**To do**
a) For each of the statements (i) to (iii), state yes or no depending on whether it agrees with the passage on Christ's love below, and support each verdict with the deciding words of the passage, quoted exactly. (i) Judas had already left when Jesus washed the disciples' feet. (ii) The passage cites John 13:35 on how all people will know the disciples. (iii) The conclusion holds that horizontal love for one another is evidence for vertical love for Christ.
b) Carry on the passage on Christ's love below, beginning right after its final sentence.

:: Selected excerpt

Christ’s love was extended to all. It’s worth briefly noting that Judas had not yet left when Jesus washed the disciple’s feet. Jesus extends this extremely sacrificial, humble, and long-suffering love to Judas as well as his other disciples. It is this broad extension of love that Christ directs his disciples to extend to all those around them.
Christ’s love was noticeable. As has already been acknowledged, Jesus desired that his disciples love one another, and others, in such a way so that others would be able to see their love. Jesus has left. The clear demonstration and model for extreme love has gone back to His Father. Therefore, a need exists for the world to see love displayed and modeled. The disciples (and the following church) are to be that visible model. John writes, “By this all people will know that you are my disciples, if you have love for one another” (Jn 13:35).
 

Conclusion

The vertical love we have for Christ must be expressed horizontally towards all other Christians. Furthermore, the presence of our horizontal love for one another is evidence for our vertical love for Christ.
 
 

[1] Owe no one anything, except to love each other, for the one who loves another has fulfilled the law. For the commandments, “You shall not commit adultery, You shall not murder, You shall not steal, You shall not covet,” and any other commandment, are summed up in this word: “You shall love your neighbor as yourself.” (Rom 13:8–9).

::::
:: Given entries

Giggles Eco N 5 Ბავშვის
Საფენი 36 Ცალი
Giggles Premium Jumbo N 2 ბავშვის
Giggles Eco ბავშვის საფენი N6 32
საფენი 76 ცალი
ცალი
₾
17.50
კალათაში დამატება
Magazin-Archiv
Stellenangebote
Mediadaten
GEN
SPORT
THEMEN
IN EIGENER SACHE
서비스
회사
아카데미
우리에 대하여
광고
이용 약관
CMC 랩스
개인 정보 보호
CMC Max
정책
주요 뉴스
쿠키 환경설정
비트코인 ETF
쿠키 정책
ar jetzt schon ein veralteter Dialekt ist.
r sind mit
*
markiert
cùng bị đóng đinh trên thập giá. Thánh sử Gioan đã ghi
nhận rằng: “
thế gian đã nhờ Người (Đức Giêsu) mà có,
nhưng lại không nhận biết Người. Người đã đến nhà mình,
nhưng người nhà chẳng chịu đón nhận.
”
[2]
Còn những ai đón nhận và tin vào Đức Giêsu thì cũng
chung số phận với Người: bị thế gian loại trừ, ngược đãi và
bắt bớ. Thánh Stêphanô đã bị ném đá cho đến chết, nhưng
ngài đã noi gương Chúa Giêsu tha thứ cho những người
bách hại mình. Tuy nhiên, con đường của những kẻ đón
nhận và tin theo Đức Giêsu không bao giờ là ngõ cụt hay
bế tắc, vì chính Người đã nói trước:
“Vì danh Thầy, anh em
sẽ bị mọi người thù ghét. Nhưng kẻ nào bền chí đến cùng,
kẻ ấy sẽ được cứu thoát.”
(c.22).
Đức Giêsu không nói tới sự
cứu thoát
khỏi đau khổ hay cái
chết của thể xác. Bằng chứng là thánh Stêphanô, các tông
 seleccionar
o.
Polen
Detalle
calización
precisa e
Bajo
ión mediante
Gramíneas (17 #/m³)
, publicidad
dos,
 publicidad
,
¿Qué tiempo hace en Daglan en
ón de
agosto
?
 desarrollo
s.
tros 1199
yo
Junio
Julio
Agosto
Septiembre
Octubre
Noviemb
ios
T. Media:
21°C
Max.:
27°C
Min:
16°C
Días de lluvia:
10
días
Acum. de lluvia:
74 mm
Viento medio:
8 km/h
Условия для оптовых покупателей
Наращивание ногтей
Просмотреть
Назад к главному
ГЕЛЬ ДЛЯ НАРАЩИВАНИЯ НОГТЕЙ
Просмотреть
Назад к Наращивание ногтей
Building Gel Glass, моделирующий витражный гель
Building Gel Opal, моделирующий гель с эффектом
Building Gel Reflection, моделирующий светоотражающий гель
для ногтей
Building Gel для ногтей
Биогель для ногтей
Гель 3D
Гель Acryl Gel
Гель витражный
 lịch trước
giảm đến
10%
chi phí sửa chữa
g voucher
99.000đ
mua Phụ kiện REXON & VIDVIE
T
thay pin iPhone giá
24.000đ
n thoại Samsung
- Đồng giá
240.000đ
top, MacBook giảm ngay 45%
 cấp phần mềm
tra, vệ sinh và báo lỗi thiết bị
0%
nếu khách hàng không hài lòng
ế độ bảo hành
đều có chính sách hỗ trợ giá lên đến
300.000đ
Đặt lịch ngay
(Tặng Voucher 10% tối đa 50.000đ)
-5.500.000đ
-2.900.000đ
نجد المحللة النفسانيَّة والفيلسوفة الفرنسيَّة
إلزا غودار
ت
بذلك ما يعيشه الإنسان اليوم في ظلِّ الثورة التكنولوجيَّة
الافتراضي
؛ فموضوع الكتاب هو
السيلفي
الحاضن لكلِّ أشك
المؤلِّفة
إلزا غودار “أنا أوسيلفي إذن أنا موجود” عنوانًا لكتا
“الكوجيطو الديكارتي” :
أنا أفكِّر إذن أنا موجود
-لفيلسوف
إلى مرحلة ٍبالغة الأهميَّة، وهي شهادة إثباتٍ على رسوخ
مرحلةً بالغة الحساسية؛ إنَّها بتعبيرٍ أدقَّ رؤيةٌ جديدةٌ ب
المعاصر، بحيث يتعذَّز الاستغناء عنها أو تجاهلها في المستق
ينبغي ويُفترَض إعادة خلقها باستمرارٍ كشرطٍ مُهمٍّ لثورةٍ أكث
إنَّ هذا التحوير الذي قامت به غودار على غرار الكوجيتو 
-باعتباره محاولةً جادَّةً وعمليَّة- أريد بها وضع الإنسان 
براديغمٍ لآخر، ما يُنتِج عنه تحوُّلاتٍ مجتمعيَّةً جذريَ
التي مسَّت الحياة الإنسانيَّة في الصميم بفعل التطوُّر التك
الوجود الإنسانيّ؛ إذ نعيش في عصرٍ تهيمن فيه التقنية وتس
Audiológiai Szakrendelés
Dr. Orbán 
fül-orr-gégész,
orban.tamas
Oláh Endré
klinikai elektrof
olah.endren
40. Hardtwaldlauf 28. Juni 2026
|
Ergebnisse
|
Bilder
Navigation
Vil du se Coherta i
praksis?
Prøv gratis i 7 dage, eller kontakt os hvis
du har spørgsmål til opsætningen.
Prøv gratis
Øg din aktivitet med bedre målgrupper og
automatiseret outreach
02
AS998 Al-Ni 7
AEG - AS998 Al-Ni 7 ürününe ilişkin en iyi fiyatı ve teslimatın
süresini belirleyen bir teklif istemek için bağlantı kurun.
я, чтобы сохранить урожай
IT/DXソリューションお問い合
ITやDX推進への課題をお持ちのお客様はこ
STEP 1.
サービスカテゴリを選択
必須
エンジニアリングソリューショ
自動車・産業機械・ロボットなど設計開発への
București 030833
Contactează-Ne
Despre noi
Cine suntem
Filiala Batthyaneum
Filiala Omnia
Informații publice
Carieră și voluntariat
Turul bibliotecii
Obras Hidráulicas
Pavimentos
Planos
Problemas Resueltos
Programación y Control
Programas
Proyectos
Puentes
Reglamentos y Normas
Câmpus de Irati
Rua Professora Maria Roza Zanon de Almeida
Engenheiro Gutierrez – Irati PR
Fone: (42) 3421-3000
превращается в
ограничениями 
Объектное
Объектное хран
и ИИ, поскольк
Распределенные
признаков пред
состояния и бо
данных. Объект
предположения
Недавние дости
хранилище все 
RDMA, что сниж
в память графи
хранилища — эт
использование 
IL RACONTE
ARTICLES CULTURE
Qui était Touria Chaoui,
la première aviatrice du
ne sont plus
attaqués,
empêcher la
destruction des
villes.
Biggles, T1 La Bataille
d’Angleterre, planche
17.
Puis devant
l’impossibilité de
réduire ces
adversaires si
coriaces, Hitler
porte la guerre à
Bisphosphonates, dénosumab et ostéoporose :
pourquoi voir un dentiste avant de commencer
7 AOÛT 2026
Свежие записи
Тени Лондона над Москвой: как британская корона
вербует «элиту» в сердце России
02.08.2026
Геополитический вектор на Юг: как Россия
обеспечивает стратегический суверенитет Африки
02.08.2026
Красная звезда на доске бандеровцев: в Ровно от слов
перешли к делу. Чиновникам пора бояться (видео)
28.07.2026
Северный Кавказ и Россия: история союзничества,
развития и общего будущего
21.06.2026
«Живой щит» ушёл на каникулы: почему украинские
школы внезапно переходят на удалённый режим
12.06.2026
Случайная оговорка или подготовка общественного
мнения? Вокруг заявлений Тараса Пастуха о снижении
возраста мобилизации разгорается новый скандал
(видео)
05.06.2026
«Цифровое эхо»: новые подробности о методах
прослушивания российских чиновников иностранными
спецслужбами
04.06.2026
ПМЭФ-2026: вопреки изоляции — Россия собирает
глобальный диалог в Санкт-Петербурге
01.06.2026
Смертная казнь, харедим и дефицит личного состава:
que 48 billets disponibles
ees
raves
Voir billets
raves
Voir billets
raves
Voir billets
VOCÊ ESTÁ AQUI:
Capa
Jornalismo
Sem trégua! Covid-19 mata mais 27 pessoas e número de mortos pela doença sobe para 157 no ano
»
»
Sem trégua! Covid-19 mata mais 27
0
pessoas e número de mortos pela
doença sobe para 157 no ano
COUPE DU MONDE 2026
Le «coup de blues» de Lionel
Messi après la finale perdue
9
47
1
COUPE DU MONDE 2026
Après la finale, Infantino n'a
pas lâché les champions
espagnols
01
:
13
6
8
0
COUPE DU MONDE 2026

::::

**Answer list**
a)
(i) No: "It’s worth briefly noting that Judas had not yet left when Jesus washed the disciple’s feet."
(ii) Yes: "By this all people will know that you are my disciples, if you have love for one another” (Jn 13:35)."
(iii) Yes: "Furthermore, the presence of our horizontal love for one another is evidence for our vertical love for Christ."

b)
[2] Friberg, Analytical Lexicon of the Greek New Testament, 212. “(1) of what was not there before new, recently made, not yet used, fresh (MT 9:17); neuter as a substantive τὸ καινόν new piece, new part (MK 2:21); (2) of what was not known before strange, unheard of, unusual (MK 1:27); (3) of what was not possessed before newly gained, newly acquired (MT 13:52); (4) by way of contrast with the old or obsolete better, superior, different (HE 8:8); substantivally new (and better) one (HE 8:13); (5) comparative καινότερος, τέρα, ον quite new; colloquially latest (AC 17:21)”

[3] William Barclay, The Gospel of John, vol. 2, The New Daily Study Bible (Louisville, KY: Edinburgh, 2001), 174.

[4] Friberg, Friberg, and Miller, Analytical Lexicon of the Greek New Testament, 377–78. “τέλος, ους, τό (1) as an action achievement, carrying out, fulfillment (LU 22:37); (2) as a closing act end, termination, cessation (2C 3:13; 1P 4:7) . . . (5) in adverbial expressions . . . to the end (MK 13:13) . . . in full measure, fully, completely (JN 13:1)” .

[5] Carson, The Gospel According to John, 462; Milne, The Message of John, 196.